YOUR TASK:
Rewrite every line of the items below as a numbered list, one line per number, and leave out the blank lines.

THE DATA:
------------------------------

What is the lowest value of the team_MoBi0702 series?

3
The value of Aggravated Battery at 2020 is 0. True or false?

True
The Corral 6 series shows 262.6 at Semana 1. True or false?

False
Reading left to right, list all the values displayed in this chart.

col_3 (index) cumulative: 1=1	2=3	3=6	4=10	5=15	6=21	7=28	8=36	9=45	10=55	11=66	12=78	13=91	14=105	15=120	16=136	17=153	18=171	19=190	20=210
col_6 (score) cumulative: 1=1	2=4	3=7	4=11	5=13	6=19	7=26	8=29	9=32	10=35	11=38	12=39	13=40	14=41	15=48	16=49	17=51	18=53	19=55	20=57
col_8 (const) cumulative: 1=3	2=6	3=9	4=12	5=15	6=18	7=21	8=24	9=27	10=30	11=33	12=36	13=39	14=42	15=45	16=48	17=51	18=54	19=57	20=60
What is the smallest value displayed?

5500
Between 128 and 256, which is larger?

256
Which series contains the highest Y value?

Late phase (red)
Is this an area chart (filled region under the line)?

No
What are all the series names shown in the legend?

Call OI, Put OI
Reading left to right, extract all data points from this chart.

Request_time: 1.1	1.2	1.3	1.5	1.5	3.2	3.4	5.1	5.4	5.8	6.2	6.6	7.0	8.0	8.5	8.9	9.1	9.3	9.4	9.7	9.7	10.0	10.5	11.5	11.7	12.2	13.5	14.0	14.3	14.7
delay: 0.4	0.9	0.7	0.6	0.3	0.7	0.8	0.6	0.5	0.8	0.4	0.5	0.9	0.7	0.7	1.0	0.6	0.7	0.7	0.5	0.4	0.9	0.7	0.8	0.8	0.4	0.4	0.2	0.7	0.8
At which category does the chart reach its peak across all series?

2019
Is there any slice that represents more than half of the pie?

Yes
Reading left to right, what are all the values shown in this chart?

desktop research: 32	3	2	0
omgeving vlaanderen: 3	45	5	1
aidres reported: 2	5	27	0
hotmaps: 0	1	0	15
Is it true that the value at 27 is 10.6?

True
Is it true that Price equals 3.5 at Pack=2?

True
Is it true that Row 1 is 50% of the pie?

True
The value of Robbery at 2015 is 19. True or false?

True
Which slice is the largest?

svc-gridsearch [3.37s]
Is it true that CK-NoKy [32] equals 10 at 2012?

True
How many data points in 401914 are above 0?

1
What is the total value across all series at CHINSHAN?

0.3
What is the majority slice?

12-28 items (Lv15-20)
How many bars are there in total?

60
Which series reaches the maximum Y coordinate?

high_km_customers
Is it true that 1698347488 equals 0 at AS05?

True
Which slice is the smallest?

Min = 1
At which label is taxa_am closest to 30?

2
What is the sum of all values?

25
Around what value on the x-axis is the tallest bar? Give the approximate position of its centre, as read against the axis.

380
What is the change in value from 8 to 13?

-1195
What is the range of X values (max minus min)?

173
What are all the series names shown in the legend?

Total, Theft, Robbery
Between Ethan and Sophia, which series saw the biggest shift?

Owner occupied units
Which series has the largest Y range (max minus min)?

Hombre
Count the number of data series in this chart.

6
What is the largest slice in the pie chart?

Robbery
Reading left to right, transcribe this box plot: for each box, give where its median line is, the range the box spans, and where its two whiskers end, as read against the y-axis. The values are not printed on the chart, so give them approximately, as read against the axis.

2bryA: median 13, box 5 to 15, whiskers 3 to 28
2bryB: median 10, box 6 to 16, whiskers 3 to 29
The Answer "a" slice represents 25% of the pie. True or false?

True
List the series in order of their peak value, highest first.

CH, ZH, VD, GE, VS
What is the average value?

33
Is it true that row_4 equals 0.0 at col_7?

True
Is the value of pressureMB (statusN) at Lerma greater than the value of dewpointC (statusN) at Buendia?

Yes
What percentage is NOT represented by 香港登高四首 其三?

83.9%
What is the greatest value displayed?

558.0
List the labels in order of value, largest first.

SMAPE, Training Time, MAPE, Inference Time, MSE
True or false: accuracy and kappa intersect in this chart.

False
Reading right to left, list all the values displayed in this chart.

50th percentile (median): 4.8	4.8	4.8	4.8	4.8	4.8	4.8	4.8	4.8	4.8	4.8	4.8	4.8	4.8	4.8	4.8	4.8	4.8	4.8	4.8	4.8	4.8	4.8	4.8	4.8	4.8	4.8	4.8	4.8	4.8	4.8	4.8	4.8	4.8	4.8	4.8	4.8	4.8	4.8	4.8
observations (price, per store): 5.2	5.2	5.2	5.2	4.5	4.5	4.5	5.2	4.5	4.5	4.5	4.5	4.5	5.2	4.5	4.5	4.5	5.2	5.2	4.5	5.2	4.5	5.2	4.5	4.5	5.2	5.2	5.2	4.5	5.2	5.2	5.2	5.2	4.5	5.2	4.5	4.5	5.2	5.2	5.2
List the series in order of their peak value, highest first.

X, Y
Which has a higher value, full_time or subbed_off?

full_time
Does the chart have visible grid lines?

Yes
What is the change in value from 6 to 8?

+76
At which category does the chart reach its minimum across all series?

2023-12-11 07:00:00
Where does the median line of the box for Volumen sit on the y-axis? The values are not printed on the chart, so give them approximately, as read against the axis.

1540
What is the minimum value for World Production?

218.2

------------------------------

OUTPUT FOR THIS TASK:
1. What is the lowest value of the team_MoBi0702 series?
2. 3
3. The value of Aggravated Battery at 2020 is 0. True or false?
4. True
5. The Corral 6 series shows 262.6 at Semana 1. True or false?
6. False
7. Reading left to right, list all the values displayed in this chart.
8. col_3 (index) cumulative: 1=1	2=3	3=6	4=10	5=15	6=21	7=28	8=36	9=45	10=55	11=66	12=78	13=91	14=105	15=120	16=136	17=153	18=171	19=190	20=210
9. col_6 (score) cumulative: 1=1	2=4	3=7	4=11	5=13	6=19	7=26	8=29	9=32	10=35	11=38	12=39	13=40	14=41	15=48	16=49	17=51	18=53	19=55	20=57
10. col_8 (const) cumulative: 1=3	2=6	3=9	4=12	5=15	6=18	7=21	8=24	9=27	10=30	11=33	12=36	13=39	14=42	15=45	16=48	17=51	18=54	19=57	20=60
11. What is the smallest value displayed?
12. 5500
13. Between 128 and 256, which is larger?
14. 256
15. Which series contains the highest Y value?
16. Late phase (red)
17. Is this an area chart (filled region under the line)?
18. No
19. What are all the series names shown in the legend?
20. Call OI, Put OI
21. Reading left to right, extract all data points from this chart.
22. Request_time: 1.1	1.2	1.3	1.5	1.5	3.2	3.4	5.1	5.4	5.8	6.2	6.6	7.0	8.0	8.5	8.9	9.1	9.3	9.4	9.7	9.7	10.0	10.5	11.5	11.7	12.2	13.5	14.0	14.3	14.7
23. delay: 0.4	0.9	0.7	0.6	0.3	0.7	0.8	0.6	0.5	0.8	0.4	0.5	0.9	0.7	0.7	1.0	0.6	0.7	0.7	0.5	0.4	0.9	0.7	0.8	0.8	0.4	0.4	0.2	0.7	0.8
24. At which category does the chart reach its peak across all series?
25. 2019
26. Is there any slice that represents more than half of the pie?
27. Yes
28. Reading left to right, what are all the values shown in this chart?
29. desktop research: 32	3	2	0
30. omgeving vlaanderen: 3	45	5	1
31. aidres reported: 2	5	27	0
32. hotmaps: 0	1	0	15
33. Is it true that the value at 27 is 10.6?
34. True
35. Is it true that Price equals 3.5 at Pack=2?
36. True
37. Is it true that Row 1 is 50% of the pie?
38. True
39. The value of Robbery at 2015 is 19. True or false?
40. True
41. Which slice is the largest?
42. svc-gridsearch [3.37s]
43. Is it true that CK-NoKy [32] equals 10 at 2012?
44. True
45. How many data points in 401914 are above 0?
46. 1
47. What is the total value across all series at CHINSHAN?
48. 0.3
49. What is the majority slice?
50. 12-28 items (Lv15-20)
51. How many bars are there in total?
52. 60
53. Which series reaches the maximum Y coordinate?
54. high_km_customers
55. Is it true that 1698347488 equals 0 at AS05?
56. True
57. Which slice is the smallest?
58. Min = 1
59. At which label is taxa_am closest to 30?
60. 2
61. What is the sum of all values?
62. 25
63. Around what value on the x-axis is the tallest bar? Give the approximate position of its centre, as read against the axis.
64. 380
65. What is the change in value from 8 to 13?
66. -1195
67. What is the range of X values (max minus min)?
68. 173
69. What are all the series names shown in the legend?
70. Total, Theft, Robbery
71. Between Ethan and Sophia, which series saw the biggest shift?
72. Owner occupied units
73. Which series has the largest Y range (max minus min)?
74. Hombre
75. Count the number of data series in this chart.
76. 6
77. What is the largest slice in the pie chart?
78. Robbery
79. Reading left to right, transcribe this box plot: for each box, give where its median line is, the range the box spans, and where its two whiskers end, as read against the y-axis. The values are not printed on the chart, so give them approximately, as read against the axis.
80. 2bryA: median 13, box 5 to 15, whiskers 3 to 28
81. 2bryB: median 10, box 6 to 16, whiskers 3 to 29
82. The Answer "a" slice represents 25% of the pie. True or false?
83. True
84. List the series in order of their peak value, highest first.
85. CH, ZH, VD, GE, VS
86. What is the average value?
87. 33
88. Is it true that row_4 equals 0.0 at col_7?
89. True
90. Is the value of pressureMB (statusN) at Lerma greater than the value of dewpointC (statusN) at Buendia?
91. Yes
92. What percentage is NOT represented by 香港登高四首 其三?
93. 83.9%
94. What is the greatest value displayed?
95. 558.0
96. List the labels in order of value, largest first.
97. SMAPE, Training Time, MAPE, Inference Time, MSE
98. True or false: accuracy and kappa intersect in this chart.
99. False
100. Reading right to left, list all the values displayed in this chart.
101. 50th percentile (median): 4.8	4.8	4.8	4.8	4.8	4.8	4.8	4.8	4.8	4.8	4.8	4.8	4.8	4.8	4.8	4.8	4.8	4.8	4.8	4.8	4.8	4.8	4.8	4.8	4.8	4.8	4.8	4.8	4.8	4.8	4.8	4.8	4.8	4.8	4.8	4.8	4.8	4.8	4.8	4.8
102. observations (price, per store): 5.2	5.2	5.2	5.2	4.5	4.5	4.5	5.2	4.5	4.5	4.5	4.5	4.5	5.2	4.5	4.5	4.5	5.2	5.2	4.5	5.2	4.5	5.2	4.5	4.5	5.2	5.2	5.2	4.5	5.2	5.2	5.2	5.2	4.5	5.2	4.5	4.5	5.2	5.2	5.2
103. List the series in order of their peak value, highest first.
104. X, Y
105. Which has a higher value, full_time or subbed_off?
106. full_time
107. Does the chart have visible grid lines?
108. Yes
109. What is the change in value from 6 to 8?
110. +76
111. At which category does the chart reach its minimum across all series?
112. 2023-12-11 07:00:00
113. Where does the median line of the box for Volumen sit on the y-axis? The values are not printed on the chart, so give them approximately, as read against the axis.
114. 1540
115. What is the minimum value for World Production?
116. 218.2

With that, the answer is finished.